■ **Written request**
Extract each of the lines below that contains the string "pose", and copy every such line in full.

#### Data supplied ####

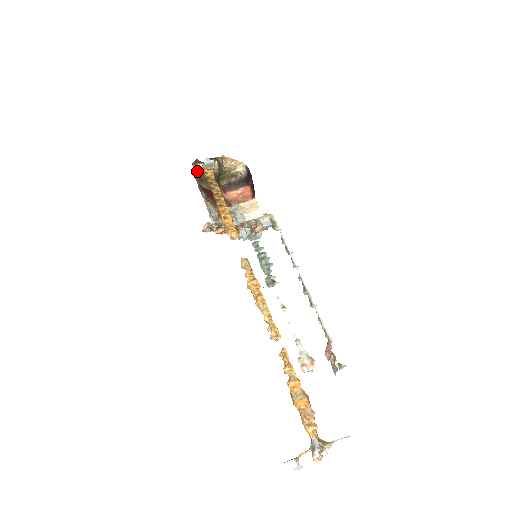
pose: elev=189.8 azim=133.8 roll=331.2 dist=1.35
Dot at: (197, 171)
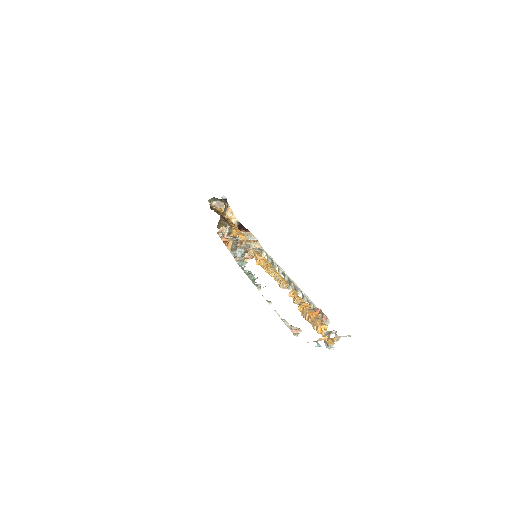
Dot at: (211, 205)
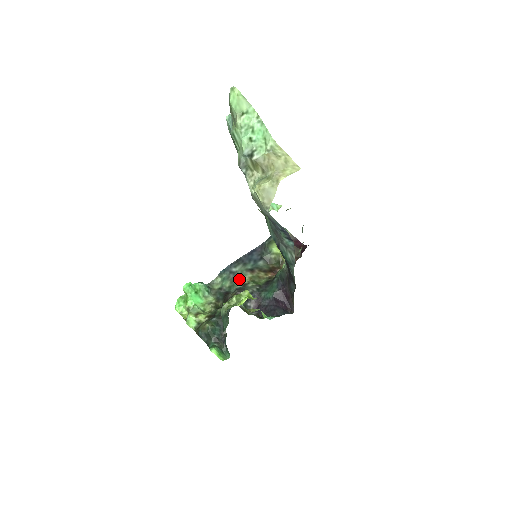
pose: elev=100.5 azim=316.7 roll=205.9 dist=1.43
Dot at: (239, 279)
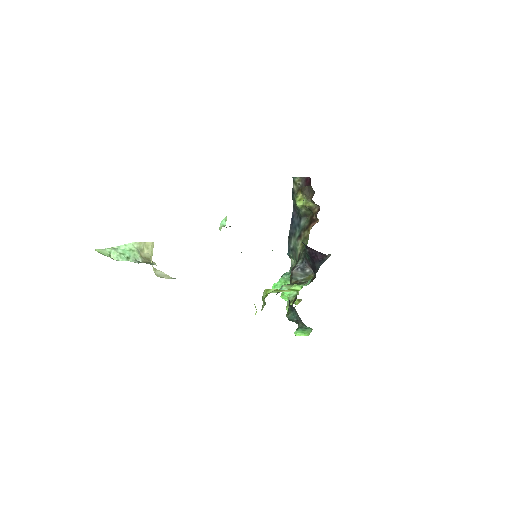
Dot at: (297, 252)
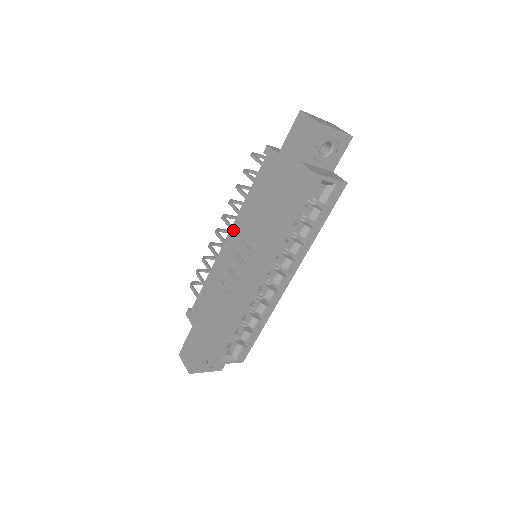
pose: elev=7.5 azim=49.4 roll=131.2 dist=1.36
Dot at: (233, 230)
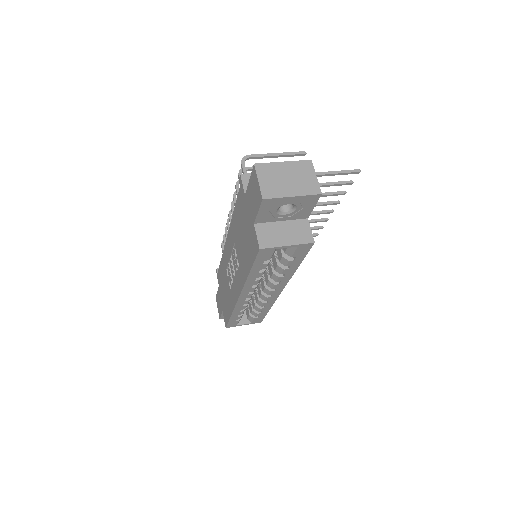
Dot at: (229, 235)
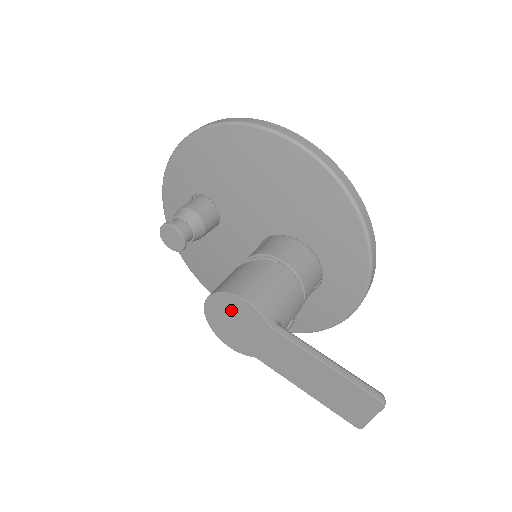
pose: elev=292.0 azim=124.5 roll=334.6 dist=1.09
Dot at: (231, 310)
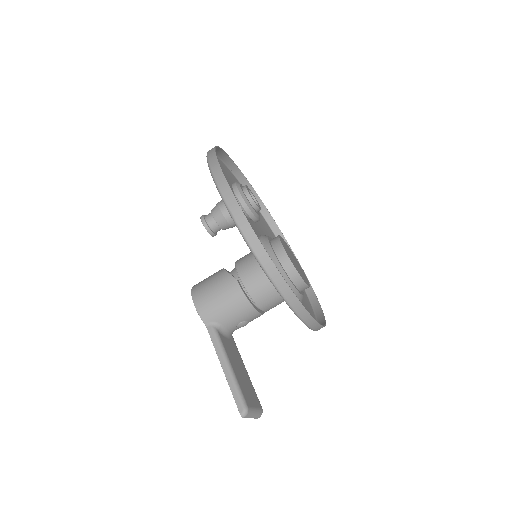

####

■ **Task answer**
pose: elev=189.8 azim=133.8 roll=331.2 dist=1.35
pose: elev=100.5 azim=316.7 roll=205.9 dist=1.43
pose: elev=7.5 azim=49.4 roll=131.2 dist=1.36
pose: elev=292.0 azim=124.5 roll=334.6 dist=1.09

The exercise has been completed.